Hannover Hauptbahnhof, über dts
Hannover Hauptbahnhof, über dts

Bericht: Jeder zweite Zug auf Linie Hannover-Berlin ist verspätet

Die Pünktlichkeitsbilanz der Deutschen Bahn, vor allem auf hoch frequentierten Verbindungen, fällt offenbar weit schlechter aus, als die Durchschnittswerte aus 20.000 monatlichen ICE-, IC- und EC-Fahrten suggerieren.

Die Pünktlichkeitsbilanz der Deutschen Bahn, vor allem auf hoch frequentierten Verbindungen, fällt offenbar weit schlechter aus, als die Durchschnittswerte aus 20.000 monatlichen ICE-, IC- und EC-Fahrten suggerieren. Das berichtet das „Handelsblatt“ (Montagsausgabe) unter Berufung auf Berechnungen des Erstattungsportals Refundrebel.
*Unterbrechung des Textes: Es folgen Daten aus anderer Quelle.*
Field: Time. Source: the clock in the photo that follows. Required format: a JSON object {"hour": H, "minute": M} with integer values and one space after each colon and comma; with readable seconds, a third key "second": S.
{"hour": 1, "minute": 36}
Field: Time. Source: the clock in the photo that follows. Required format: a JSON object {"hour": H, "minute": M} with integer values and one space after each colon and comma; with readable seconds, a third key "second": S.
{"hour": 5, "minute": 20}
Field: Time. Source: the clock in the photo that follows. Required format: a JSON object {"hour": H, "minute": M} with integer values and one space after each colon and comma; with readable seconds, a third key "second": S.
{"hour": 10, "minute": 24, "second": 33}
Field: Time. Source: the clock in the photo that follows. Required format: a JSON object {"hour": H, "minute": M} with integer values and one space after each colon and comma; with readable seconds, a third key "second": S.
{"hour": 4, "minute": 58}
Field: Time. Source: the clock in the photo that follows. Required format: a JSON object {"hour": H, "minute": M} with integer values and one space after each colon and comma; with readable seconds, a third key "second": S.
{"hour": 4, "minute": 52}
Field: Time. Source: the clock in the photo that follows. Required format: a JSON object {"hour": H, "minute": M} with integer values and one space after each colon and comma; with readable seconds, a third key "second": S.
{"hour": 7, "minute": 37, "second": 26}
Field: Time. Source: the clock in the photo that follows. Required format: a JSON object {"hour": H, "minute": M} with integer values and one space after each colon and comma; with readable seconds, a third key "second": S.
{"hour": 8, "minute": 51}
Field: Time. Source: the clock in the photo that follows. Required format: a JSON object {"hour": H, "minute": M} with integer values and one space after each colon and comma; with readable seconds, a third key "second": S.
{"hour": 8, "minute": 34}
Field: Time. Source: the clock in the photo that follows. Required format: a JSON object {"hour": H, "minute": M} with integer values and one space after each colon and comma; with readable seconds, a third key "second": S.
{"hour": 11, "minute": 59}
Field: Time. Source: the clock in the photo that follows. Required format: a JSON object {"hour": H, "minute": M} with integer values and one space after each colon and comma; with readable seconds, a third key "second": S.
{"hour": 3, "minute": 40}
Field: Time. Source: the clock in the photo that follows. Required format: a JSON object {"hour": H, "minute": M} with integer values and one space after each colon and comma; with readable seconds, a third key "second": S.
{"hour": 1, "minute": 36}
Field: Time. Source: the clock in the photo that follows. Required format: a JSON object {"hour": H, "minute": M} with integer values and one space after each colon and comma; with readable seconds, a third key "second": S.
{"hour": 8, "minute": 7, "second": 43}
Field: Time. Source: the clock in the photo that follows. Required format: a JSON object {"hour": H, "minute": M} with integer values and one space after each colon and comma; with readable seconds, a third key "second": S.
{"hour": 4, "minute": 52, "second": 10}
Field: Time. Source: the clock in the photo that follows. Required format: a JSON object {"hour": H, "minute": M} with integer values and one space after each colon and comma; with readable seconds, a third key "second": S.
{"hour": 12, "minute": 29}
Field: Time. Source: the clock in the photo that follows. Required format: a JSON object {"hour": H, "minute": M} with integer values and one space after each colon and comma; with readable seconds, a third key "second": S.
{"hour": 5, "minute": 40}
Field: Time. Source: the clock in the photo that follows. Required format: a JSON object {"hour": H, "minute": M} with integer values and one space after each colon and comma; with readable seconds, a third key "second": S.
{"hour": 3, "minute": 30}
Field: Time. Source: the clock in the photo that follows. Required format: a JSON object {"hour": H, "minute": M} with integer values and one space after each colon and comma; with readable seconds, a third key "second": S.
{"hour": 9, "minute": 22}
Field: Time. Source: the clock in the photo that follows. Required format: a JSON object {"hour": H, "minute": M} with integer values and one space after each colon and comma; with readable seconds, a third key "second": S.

Auf der Linie Hannover-Berlin war demnach beinahe jeder zweite Zug im November verspätet, zwischen Frankfurt und Stuttgart fuhren keine 60 Prozent der Fernzüge nach Plan. Auch auf der Höchstgeschwindigkeitsstrecke von Köln nach Frankfurt lag die Pünktlichkeitsquote mit 62,7 Prozent weit unter den Mittelwerten, die die Bahn veröffentlicht. Viel Geduld mussten auch Bahnreisende auf den Verbindungen Frankfurt – Stuttgart oder Frankfurt – Berlin haben. Die Pünktlichkeitsquoten erreichten nur Werte zwischen 60 und 70 Prozent. Etwa jeder dritte Zug war damit verspätet, gemessen an der Fünf-Minuten-Pünktlichkeit. Ab der sechsten Minute gilt der Zug dann als verspätet. Grundlage für die Zahlen sind Echtzeit-Daten der Monate November und August aus öffentlich zugänglichen Reiseinformationssystemen. Die Bahn selbst gab am Sonntag einen Pünktlichkeitswert von 75,9 Prozent für das Gesamtjahr 2019 bekannt. Bahnchef Richard Lutz verfehlte damit allerdings sein selbst gestecktes Ziel von 76,5 Prozent.